§ **Task prompt**
Copy exactly the lines of the data below that run from the line holding "left eye: (1615, 833)" through the line holding "right shoulder: (1612, 847)", both ends included.

§ **Supplied information**
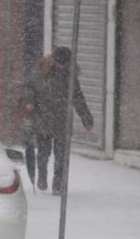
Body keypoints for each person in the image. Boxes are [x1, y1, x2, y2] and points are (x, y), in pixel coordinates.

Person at [20, 46, 93, 194]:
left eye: (65, 63)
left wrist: (86, 119)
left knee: (61, 156)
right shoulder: (40, 72)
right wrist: (29, 101)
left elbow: (78, 98)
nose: (62, 66)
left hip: (62, 121)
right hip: (43, 119)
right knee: (43, 153)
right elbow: (28, 87)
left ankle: (58, 183)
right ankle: (42, 176)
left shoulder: (70, 76)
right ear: (53, 60)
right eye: (60, 62)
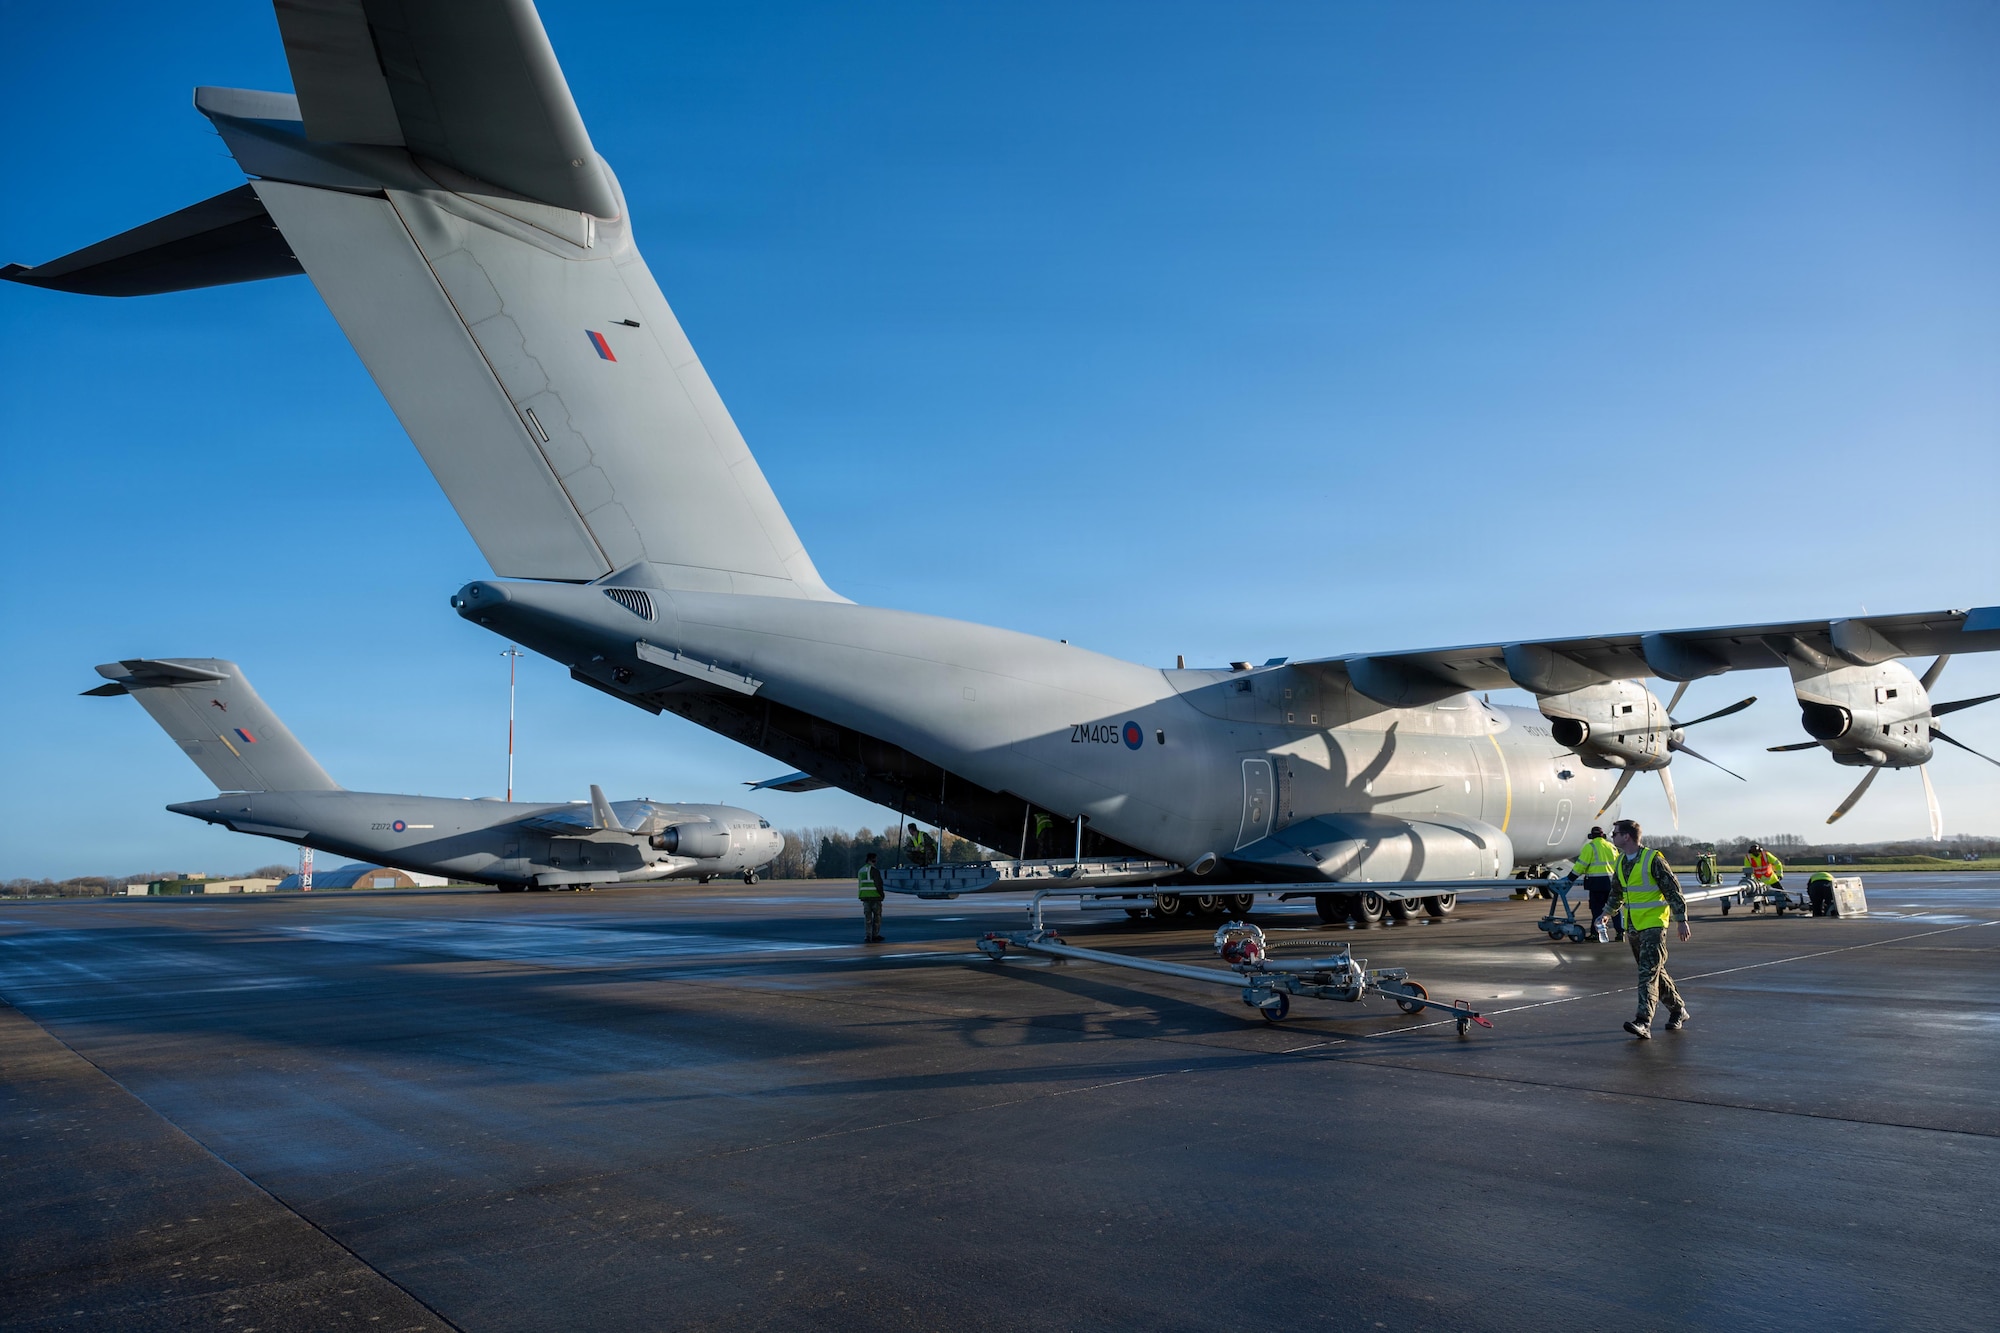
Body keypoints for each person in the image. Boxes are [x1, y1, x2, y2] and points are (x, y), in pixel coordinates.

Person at [1595, 818, 1691, 1040]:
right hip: (1634, 925)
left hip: (1654, 924)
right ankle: (1678, 1010)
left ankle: (1643, 1021)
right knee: (1655, 971)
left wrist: (1681, 919)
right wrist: (1606, 913)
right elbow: (1617, 893)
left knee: (1646, 973)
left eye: (1615, 833)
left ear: (1626, 836)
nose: (1612, 837)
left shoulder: (1653, 859)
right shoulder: (1620, 862)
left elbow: (1673, 890)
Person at [1564, 826, 1621, 942]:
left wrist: (1570, 878)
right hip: (1612, 883)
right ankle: (1620, 933)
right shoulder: (1612, 847)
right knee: (1614, 909)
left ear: (1591, 836)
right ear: (1603, 835)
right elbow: (1618, 865)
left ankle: (1595, 935)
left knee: (1597, 910)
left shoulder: (1590, 847)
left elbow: (1580, 865)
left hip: (1596, 884)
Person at [857, 851, 885, 943]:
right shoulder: (874, 871)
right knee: (877, 917)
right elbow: (878, 884)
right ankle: (875, 935)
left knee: (867, 918)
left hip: (865, 898)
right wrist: (882, 895)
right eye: (875, 859)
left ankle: (867, 936)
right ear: (872, 859)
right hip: (875, 897)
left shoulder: (861, 870)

§ **Problem solution**
left eye: (1615, 833)
left ear: (1626, 836)
nose: (1612, 837)
left shoulder: (1653, 859)
right shoulder: (1620, 862)
left elbow: (1673, 890)
Person at [1564, 826, 1621, 942]:
left wrist: (1570, 878)
right hip: (1612, 883)
right ankle: (1620, 933)
right shoulder: (1612, 847)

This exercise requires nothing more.